## GOAL OF THE EXERCISE
Can you rewrite the lines in the items below, from the line containing "3. Create .env file" through the line containing "Login a user: POST /api/auth/login", inclusive, as a Markdown table with a Row column numbering each line and a Line column holding its text, leaving out blank lines?

---- DATA FOR ANALYSIS

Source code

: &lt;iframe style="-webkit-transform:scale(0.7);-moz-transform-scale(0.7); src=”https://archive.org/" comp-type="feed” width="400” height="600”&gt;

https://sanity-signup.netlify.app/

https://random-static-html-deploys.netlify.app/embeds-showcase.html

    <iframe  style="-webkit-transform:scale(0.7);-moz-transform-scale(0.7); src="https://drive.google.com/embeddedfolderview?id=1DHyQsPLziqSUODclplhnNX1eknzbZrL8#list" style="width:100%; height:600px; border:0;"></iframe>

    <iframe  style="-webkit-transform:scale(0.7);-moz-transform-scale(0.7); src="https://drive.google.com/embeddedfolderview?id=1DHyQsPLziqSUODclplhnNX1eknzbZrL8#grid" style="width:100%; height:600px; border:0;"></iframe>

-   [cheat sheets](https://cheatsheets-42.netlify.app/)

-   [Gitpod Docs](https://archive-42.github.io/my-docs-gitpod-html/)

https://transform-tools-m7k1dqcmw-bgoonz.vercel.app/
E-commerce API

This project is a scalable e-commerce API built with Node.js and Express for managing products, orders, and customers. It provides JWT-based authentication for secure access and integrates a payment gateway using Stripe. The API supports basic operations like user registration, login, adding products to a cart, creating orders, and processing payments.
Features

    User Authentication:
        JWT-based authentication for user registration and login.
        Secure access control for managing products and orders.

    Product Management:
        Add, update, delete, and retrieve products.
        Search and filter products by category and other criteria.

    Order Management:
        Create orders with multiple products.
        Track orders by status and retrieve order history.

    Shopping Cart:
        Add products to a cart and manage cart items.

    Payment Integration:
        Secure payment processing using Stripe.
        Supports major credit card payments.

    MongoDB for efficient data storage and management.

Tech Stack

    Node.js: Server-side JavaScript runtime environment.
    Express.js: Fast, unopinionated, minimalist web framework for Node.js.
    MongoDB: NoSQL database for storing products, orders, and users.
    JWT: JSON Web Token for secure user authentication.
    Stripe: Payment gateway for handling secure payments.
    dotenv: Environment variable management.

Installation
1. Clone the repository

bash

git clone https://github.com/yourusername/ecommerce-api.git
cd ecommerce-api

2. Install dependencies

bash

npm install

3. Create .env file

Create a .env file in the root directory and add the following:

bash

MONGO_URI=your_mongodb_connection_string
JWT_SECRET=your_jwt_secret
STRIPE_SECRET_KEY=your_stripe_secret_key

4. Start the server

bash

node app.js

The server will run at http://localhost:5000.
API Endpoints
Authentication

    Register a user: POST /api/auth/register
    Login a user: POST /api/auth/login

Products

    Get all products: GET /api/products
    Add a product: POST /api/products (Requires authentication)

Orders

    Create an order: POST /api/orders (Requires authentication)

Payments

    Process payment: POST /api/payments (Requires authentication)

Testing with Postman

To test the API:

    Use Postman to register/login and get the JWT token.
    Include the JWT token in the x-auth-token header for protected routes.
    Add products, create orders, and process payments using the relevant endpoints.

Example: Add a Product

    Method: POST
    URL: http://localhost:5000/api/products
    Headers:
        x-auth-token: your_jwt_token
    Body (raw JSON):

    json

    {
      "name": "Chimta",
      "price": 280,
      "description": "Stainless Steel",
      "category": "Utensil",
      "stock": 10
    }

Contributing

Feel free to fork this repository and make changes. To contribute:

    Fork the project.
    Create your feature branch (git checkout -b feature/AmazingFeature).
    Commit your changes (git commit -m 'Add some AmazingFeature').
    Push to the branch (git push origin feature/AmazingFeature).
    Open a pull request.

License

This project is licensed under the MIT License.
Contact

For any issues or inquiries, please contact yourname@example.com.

--------

## TASK RESPONSE
| Row | Line |
|---|---|
| 1 | 3. Create .env file |
| 2 | Create a .env file in the root directory and add the following: |
| 3 | bash |
| 4 | MONGO_URI=your_mongodb_connection_string |
| 5 | JWT_SECRET=your_jwt_secret |
| 6 | STRIPE_SECRET_KEY=your_stripe_secret_key |
| 7 | 4. Start the server |
| 8 | bash |
| 9 | node app.js |
| 10 | The server will run at http://localhost:5000. |
| 11 | API Endpoints |
| 12 | Authentication |
| 13 |     Register a user: POST /api/auth/register |
| 14 |     Login a user: POST /api/auth/login |